11% sales CAGR in 2023-26e driven by branded products and third party – After a year of contraction in sales due to a confluence of factors, we expect a return to a 2-digit growth algorithm (c11% CAGR over 2023-26e), in sync with the company’s historic track record (>20% CAGR over 2018-23). We expect the bulk of the growth to be accounted for by own branded and third-party products, with Papoutsanis: 1) increasing its share in the local soap market while making a foray in laundry/dishwashing detergents and 2) expanding its portfolio of PL/third party contracts, with mgt having indicated a new contract is underway which will contribute c€6m in sales on an annualized basis.
… and c18% EBITDA CAGR – Following a temporary setback in 2022, with EBITDA falling c17% due to input cost pressures, PAP’s profitability bounced strongly in 2023e (c31% on our estimates) with EBITDA marking an all-time high and the respective margin bouncing closer to a mid-cycle level (c15%). Looking ahead, we envisage c18% EBITDA CAGR over 2023-26e thanks to the positive pendulum of operating leverage. We expect EBITDA margins to expand c2.7ppts over the next 3 years (to 17.5%) and to reach c18.5% by 2028e. This will be in broad sync with the cross-cycle margin of EU HPC peers.

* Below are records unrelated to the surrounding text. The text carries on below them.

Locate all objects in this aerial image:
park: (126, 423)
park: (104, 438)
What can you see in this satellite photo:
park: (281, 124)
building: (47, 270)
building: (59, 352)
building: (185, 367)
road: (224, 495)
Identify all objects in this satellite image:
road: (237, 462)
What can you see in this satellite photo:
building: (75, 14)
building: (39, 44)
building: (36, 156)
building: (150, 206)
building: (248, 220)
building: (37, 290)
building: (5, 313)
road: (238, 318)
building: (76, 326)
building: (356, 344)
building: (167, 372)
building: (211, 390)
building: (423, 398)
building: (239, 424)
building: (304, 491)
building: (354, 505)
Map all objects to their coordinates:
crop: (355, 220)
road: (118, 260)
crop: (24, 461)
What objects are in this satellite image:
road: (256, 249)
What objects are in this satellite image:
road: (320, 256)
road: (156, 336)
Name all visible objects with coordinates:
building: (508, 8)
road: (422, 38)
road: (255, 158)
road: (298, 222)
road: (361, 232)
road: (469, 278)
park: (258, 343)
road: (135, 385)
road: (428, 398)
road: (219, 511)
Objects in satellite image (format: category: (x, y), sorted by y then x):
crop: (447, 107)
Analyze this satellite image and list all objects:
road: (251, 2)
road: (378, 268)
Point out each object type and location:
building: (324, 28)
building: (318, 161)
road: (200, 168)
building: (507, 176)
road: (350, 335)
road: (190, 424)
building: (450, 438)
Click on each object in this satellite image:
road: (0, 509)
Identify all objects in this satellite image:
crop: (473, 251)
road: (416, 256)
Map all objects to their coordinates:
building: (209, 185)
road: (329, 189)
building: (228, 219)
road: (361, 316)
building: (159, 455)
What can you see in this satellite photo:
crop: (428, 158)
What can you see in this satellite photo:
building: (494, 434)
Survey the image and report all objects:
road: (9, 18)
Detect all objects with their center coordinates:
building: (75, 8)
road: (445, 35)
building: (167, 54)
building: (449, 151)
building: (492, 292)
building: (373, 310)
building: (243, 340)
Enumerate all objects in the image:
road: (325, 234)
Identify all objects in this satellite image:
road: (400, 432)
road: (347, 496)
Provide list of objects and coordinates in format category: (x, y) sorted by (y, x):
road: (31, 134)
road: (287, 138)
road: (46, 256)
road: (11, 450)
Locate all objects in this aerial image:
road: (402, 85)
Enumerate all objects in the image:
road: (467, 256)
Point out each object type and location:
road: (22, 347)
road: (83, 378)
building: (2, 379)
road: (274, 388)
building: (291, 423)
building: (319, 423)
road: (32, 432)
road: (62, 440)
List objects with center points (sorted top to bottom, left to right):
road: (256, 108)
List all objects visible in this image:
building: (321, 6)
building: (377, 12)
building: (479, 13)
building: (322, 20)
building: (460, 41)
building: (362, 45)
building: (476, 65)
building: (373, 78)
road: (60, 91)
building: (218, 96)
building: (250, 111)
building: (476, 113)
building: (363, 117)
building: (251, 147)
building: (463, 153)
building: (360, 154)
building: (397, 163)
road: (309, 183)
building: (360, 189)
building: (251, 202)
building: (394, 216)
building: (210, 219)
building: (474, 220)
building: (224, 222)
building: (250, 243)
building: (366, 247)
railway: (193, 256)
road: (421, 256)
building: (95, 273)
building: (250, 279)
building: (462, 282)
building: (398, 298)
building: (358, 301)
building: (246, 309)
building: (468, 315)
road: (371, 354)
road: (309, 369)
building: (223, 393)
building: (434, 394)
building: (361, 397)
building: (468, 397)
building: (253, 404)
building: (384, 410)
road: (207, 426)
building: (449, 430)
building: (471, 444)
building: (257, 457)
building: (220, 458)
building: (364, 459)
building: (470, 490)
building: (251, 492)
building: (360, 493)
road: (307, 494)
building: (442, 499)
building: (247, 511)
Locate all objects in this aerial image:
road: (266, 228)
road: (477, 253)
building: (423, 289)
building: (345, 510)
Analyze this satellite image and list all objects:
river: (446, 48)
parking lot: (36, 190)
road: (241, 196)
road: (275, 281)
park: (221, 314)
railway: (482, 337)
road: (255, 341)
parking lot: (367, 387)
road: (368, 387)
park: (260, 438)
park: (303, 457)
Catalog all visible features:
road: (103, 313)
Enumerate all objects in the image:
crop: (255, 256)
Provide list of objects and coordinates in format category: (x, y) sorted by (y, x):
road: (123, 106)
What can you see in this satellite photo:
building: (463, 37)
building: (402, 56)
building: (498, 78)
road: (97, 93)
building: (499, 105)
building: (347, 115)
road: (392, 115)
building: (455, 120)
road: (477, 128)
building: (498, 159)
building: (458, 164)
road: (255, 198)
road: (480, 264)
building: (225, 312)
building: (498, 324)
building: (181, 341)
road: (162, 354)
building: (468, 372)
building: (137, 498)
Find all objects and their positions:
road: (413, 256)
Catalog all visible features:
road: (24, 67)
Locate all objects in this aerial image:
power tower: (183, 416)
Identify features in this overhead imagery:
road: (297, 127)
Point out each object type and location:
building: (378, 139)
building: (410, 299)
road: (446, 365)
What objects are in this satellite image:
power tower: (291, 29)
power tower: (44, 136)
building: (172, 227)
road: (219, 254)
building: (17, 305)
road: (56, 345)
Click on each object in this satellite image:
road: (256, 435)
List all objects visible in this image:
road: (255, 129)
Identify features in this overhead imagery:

FCF inflection in light of abating capex; to pave the way for balanced capital allocation – PAP has not been very cash-generative in recent years as a result of elevated investments (€25m spent in the last 3 years) aimed at augmenting its capacity (utilization now c50%) and expanding the product portfolio. With most of the investment program completed, we expect capex to trend down to c€5-5.5m annually. As such, we believe that 2023 marked the inflection point for FCF generation, with FCF set to enter an upward trajectory paving the way for rising cash returns. Our model pencils in c35% dividend payout which we believe reflects a well-balanced approach between investing for growth and rewarding shareholders, especially considering the comfortable financial position (2023e net debt/EBITDA at 2.1x).
Valuation – The stock has had a rather lukewarm performance in the last 2 years, with the shares yet to reflect the bounce in profitability in 2023, the 2-digit growth prospects ahead and the FCF inflection. With the stock at c7.2x EV/EBITDA, namely c35% discount vs the EU HPC sector, we find the current entry point compelling. Our DCF-based valuation (9.5% WACC) generates a PT of €3.0, placing PAP at c8.6x 2024e EV/EBITDA, still >20% discount vs its peers. We thus initiate coverage with a Buy.